Britain’s former prime minister Gordon Brown had his phone hacked and bank account breached by The Sunday Times, another British newspaper owned by Rupert Murdoch’s media empire, reports said on Monday.
The reports widen the scandal over widespread phone hacking by the News of the World, which was shut down at the weekend by News International, Murdoch’s British newspaper publishing operation. Brown is to announce that private investigators working for News International hacked his phone and accessed his personal bank account when he was finance minister, The Independent newspaper reported, without naming the paper involved.

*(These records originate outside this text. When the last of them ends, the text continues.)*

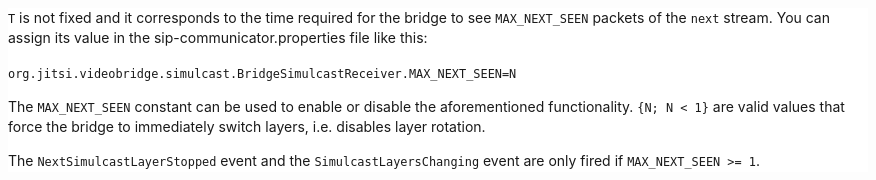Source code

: `T` is not fixed and it corresponds to the time required for the bridge to see
`MAX_NEXT_SEEN` packets of the `next` stream. You can assign
its value in the sip-communicator.properties file like this:

    org.jitsi.videobridge.simulcast.BridgeSimulcastReceiver.MAX_NEXT_SEEN=N

The `MAX_NEXT_SEEN` constant can be used to enable or disable the aforementioned
functionality. `{N; N < 1}` are valid values that force the bridge to
immediately switch layers, i.e. disables layer rotation.

The `NextSimulcastLayerStopped` event and the `SimulcastLayersChanging` event
are only fired if `MAX_NEXT_SEEN >= 1`.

The BBC and The Guardian newspaper later reported that The Sunday Times had targeted Brown when he was finance minister, obtaining private medical, financial and property details. The BBC said someone acting for The Sunday Times posed as Brown and obtained details of his account at the Abbey National bank in January 2000, in relation to a story about a flat he had bought from late media mogul Robert Maxwell.
It cited letters written by the bank to the editor of The Sunday Times voicing suspicions that “someone from The Sunday Times or acting on its behalf has masqueraded as Mr Brown for the purpose of obtaining information from Abbey National by deception.” The Guardian reported that The Sun – News of the World’s daily sister paper – obtained details from his infant son’s medical records about a serious illness.